## WHAT YOU WILL DO
Pictures aside, quote the whole listing exactly.

## RAW DATA
== Segment start ==

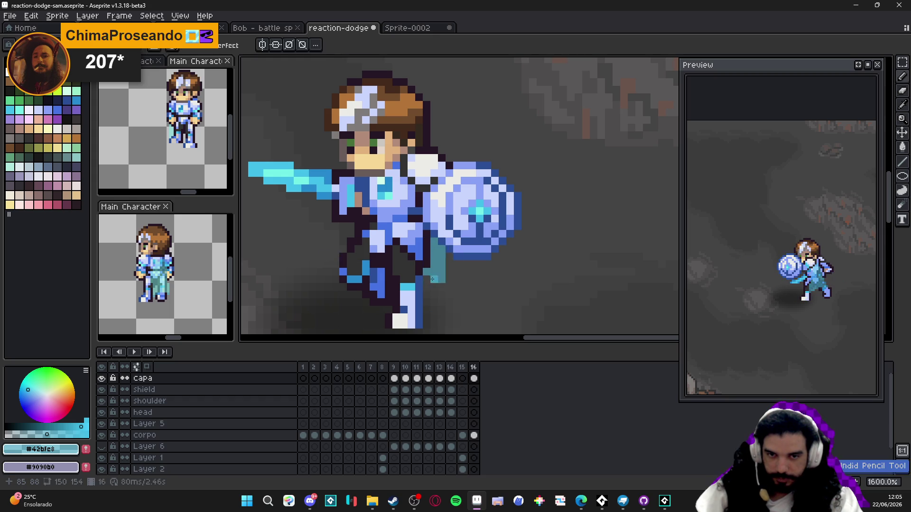
scroll(433, 285, down, 3)
Compare frames 15 and 16, settle on frame 15, and save the sprite
click(464, 378)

== Segment end ==

## OUTPUT FOR THIS TASK
scroll(433, 285, down, 3)
Compare frames 15 and 16, settle on frame 15, and save the sprite
click(464, 378)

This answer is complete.